Try it:
Repeat word for word the line with "- Scopes styles" and every line after it until the records below run out.

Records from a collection
:::

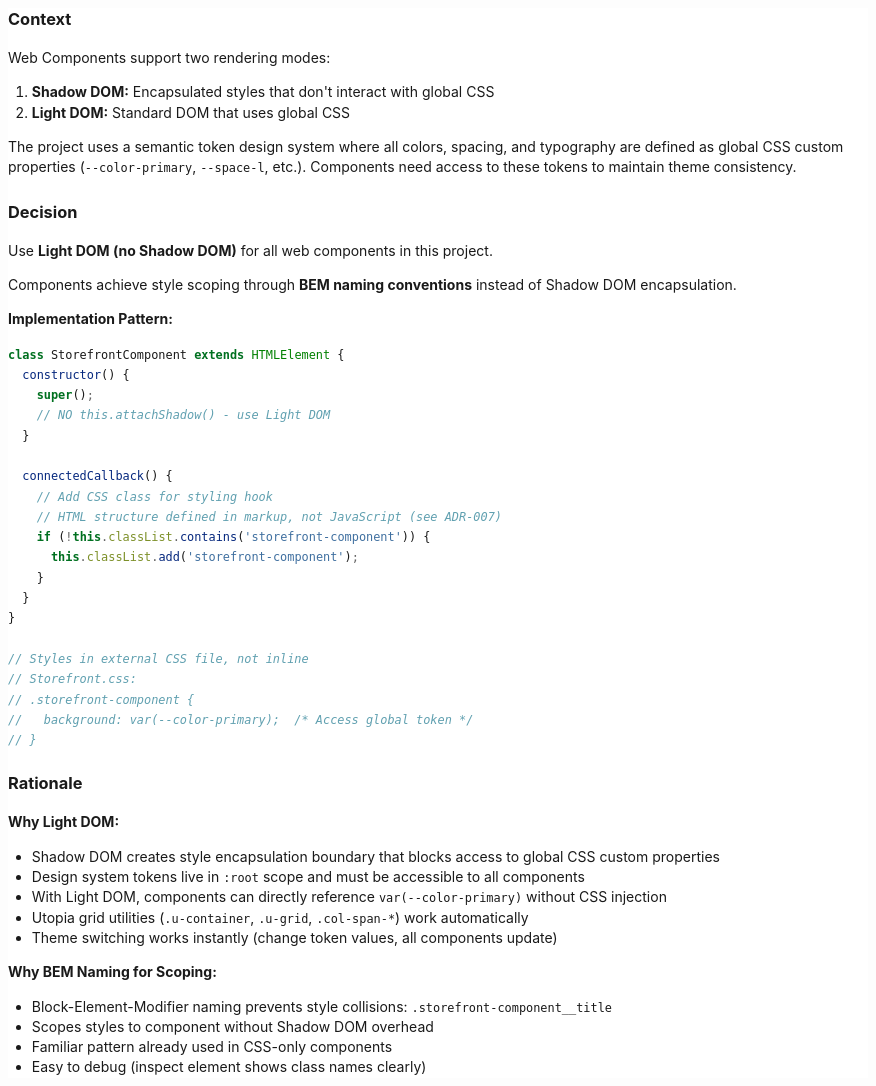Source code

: ### Context

Web Components support two rendering modes:
1. **Shadow DOM:** Encapsulated styles that don't interact with global CSS
2. **Light DOM:** Standard DOM that uses global CSS

The project uses a semantic token design system where all colors, spacing, and typography are defined as global CSS custom properties (`--color-primary`, `--space-l`, etc.). Components need access to these tokens to maintain theme consistency.

### Decision

Use **Light DOM (no Shadow DOM)** for all web components in this project.

Components achieve style scoping through **BEM naming conventions** instead of Shadow DOM encapsulation.

**Implementation Pattern:**
```javascript
class StorefrontComponent extends HTMLElement {
  constructor() {
    super();
    // NO this.attachShadow() - use Light DOM
  }

  connectedCallback() {
    // Add CSS class for styling hook
    // HTML structure defined in markup, not JavaScript (see ADR-007)
    if (!this.classList.contains('storefront-component')) {
      this.classList.add('storefront-component');
    }
  }
}

// Styles in external CSS file, not inline
// Storefront.css:
// .storefront-component {
//   background: var(--color-primary);  /* Access global token */
// }
```

### Rationale

**Why Light DOM:**
- Shadow DOM creates style encapsulation boundary that blocks access to global CSS custom properties
- Design system tokens live in `:root` scope and must be accessible to all components
- With Light DOM, components can directly reference `var(--color-primary)` without CSS injection
- Utopia grid utilities (`.u-container`, `.u-grid`, `.col-span-*`) work automatically
- Theme switching works instantly (change token values, all components update)

**Why BEM Naming for Scoping:**
- Block-Element-Modifier naming prevents style collisions: `.storefront-component__title`
- Scopes styles to component without Shadow DOM overhead
- Familiar pattern already used in CSS-only components
- Easy to debug (inspect element shows class names clearly)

:::

Result:
- Scopes styles to component without Shadow DOM overhead
- Familiar pattern already used in CSS-only components
- Easy to debug (inspect element shows class names clearly)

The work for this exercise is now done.